I've categorised this as General, rather than chan_local, as I don't think one can be sure or the true location, and it is more likely that chan_local was simply the first thing to try and de-allocate memory after the problem developed.

We have one local patch, to work around issue ASTERISK-12766 (which isn't properly fixed - could you please re-open).  This simply prevents app_dial from bridging for early media, and has been working for some time, and shouldn't be invoked in this case, anyway, as we only got early media when the call ended on the PSTN.

At the moment, I'm assuming a common cause for the crash and the lack of ringback, although, when not running under valgrind, the latter is 100%.

Although we used valgrind, we haven't tried DEBUG_MALLOC, as this was run on a clean install machine, and I wanted to minimise the chances of subsequently testing a version that wasn't the version released.

There is some possibility that a co-factor for the crash is the use of sip history or sip show channels.

We had no problems in this area with 1.4.21.2.

Another factor that might affect timing is that this was running under VMWare.
Comments:By: David Woolley (davidw) 2009-04-22 05:26:33

Part of the description got lost because I let the original cookie timeout and had to copy to a new submission form.  It should have started:

We have had a couple of crashes whilst trying to get debugging information for a problem where SIP calls to Cisco CCM fail to provide ring back indication, but calls to a SIP phone do.  In both cases the crash is the result of free() issuing an abort() when called to free a local channel private structure.

By: Joshua C. Colp (jcolp) 2009-04-23 12:40:20

Would it be possible to get the console output prior to the crash?

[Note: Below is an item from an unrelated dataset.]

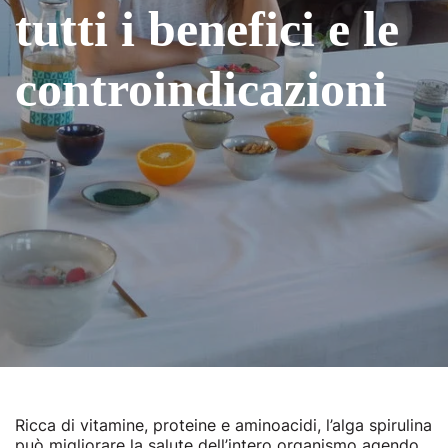
tutti i benefici e le
controindicazioni
Ricca di vitamine, proteine e aminoacidi, l’alga spirulina
può migliorare la salute dell’intero organismo agendo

It would help me trying to recreate the exact issue here.

By: David Woolley (davidw) 2009-04-24 06:02:32

Whilst I'm preparing the console extract, it might be worth noting that the first crash ended with this message:

chan_local.c line 534 (local_hangup): Error obtaining mutex: Invalid argument

The second crash appears to have been during a stop, and I do seem to remember that I didn't notice it at the time.

By: David Woolley (davidw) 2009-04-24 06:27:11

I've added the preludes to the two crashes, with some names changed.

Unfortunately, the full scenario is quite complex and relates to an unreleased product, so, if you the bigger picture, we may need to use less public channels.  (I think I have found your email address.)

By: Joshua C. Colp (jcolp) 2009-04-24 08:22:28

Unfortunately even labbing up those scenarios doesn't seem to cause my chan_local to crash even under high load. While I investigate further it would be useful to know whether this happens in 1.6.0.9 as well, there have been some changes in chan_local specific to the hangup handling that may change things.

By: Joshua C. Colp (jcolp) 2009-04-27 08:23:08

After looking at this further I believe my original change that I put in also solved this issue. I let tests run for a day and previously I could see in valgrind the issue happening, but now can not after I fixed the issue.